══ INPUT RECORDS ══

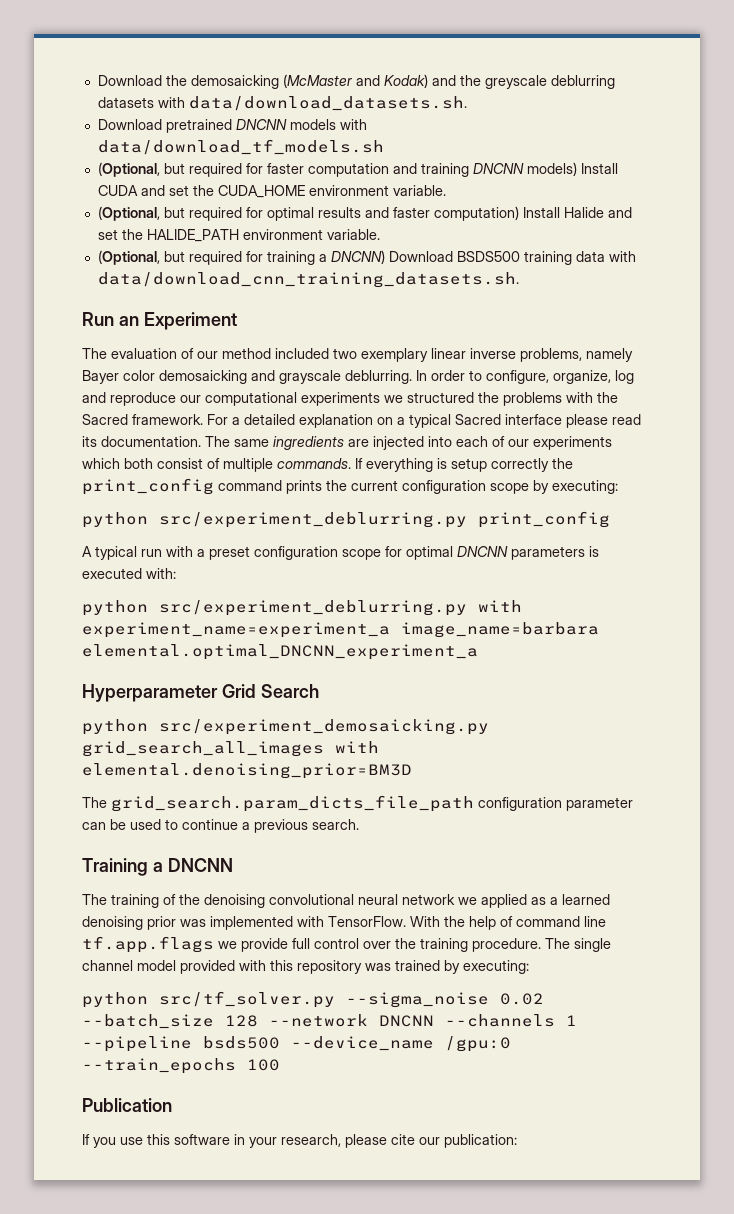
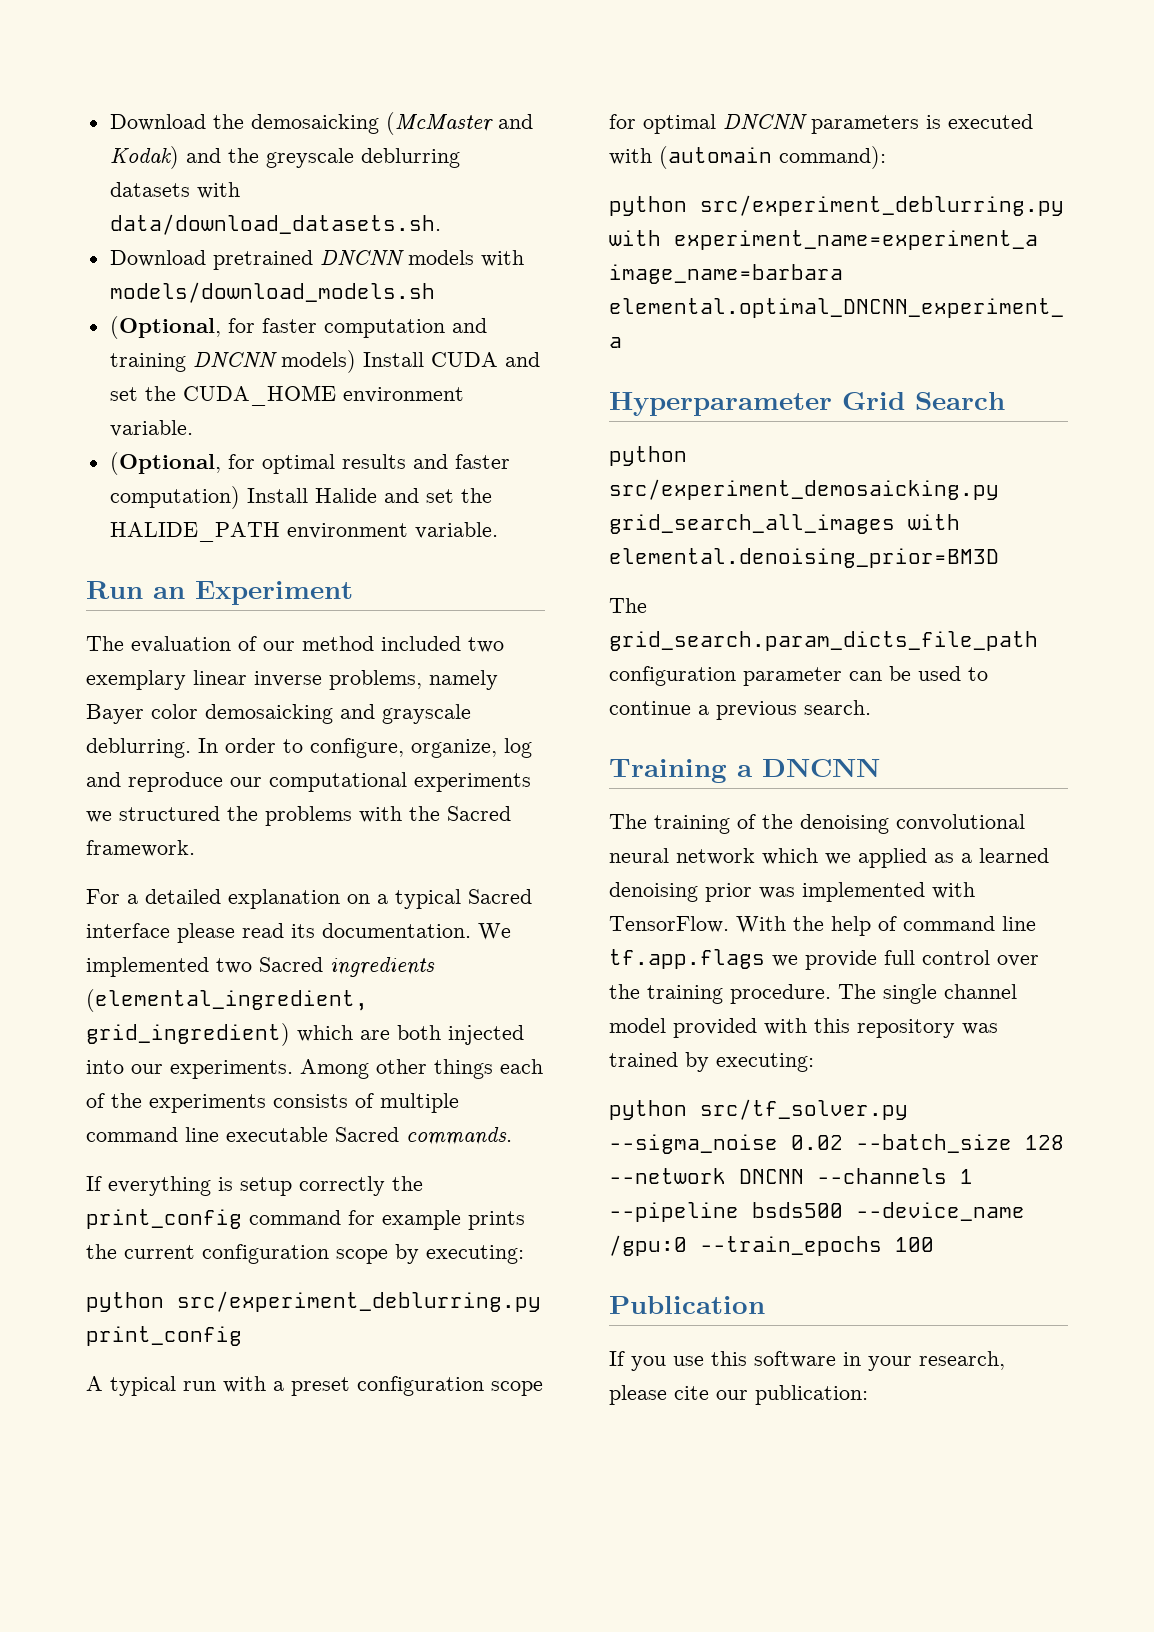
[97,139,384,155] [97,162,242,177] data/download_tf_models.sh // (Optional, but required -> [109,282,435,303] [109,316,221,339] models/download_models.sh // (Optional,
[163,207,242,221] but required -> (221, 463) none
[97,250,636,265] [97,272,519,288] // (Optional, but required for training a DNCNN) Download BSDS500 training data with data/download_cnn_training_datasets.sh. -> (498, 530) none
(203, 419) none -> (195, 848) //
[205,436,612,450] [82,458,273,472] The same ingredients are injected into each of our experiments which both consist of multiple -> [478,923,511,940] [86,957,435,977] [86,989,368,1012] [86,1023,524,1046] [86,1059,543,1079] [86,1093,459,1113] [86,1127,399,1142] We implemented two Sacred ingredients (elemental_ingredient, grid_ingredient) which are both injected into our experiments. Among other things each of the experiments consists of multiple command line executable Sacred
(351, 463) none -> (512, 1136) //
(282, 485) none -> [348,1210,461,1230] for example
[146,568,176,579] with: -> [609,146,886,169] with (automain command):
(455, 899) none -> [762,848,818,865] which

═══

**TASK ITEM:** Every entry above should be duplicated exactly. Do not include the images.

**EXPECTED ANSWER:**
[97,139,384,155] [97,162,242,177] data/download_tf_models.sh // (Optional, but required -> [109,282,435,303] [109,316,221,339] models/download_models.sh // (Optional,
[163,207,242,221] but required -> (221, 463) none
[97,250,636,265] [97,272,519,288] // (Optional, but required for training a DNCNN) Download BSDS500 training data with data/download_cnn_training_datasets.sh. -> (498, 530) none
(203, 419) none -> (195, 848) //
[205,436,612,450] [82,458,273,472] The same ingredients are injected into each of our experiments which both consist of multiple -> [478,923,511,940] [86,957,435,977] [86,989,368,1012] [86,1023,524,1046] [86,1059,543,1079] [86,1093,459,1113] [86,1127,399,1142] We implemented two Sacred ingredients (elemental_ingredient, grid_ingredient) which are both injected into our experiments. Among other things each of the experiments consists of multiple command line executable Sacred
(351, 463) none -> (512, 1136) //
(282, 485) none -> [348,1210,461,1230] for example
[146,568,176,579] with: -> [609,146,886,169] with (automain command):
(455, 899) none -> [762,848,818,865] which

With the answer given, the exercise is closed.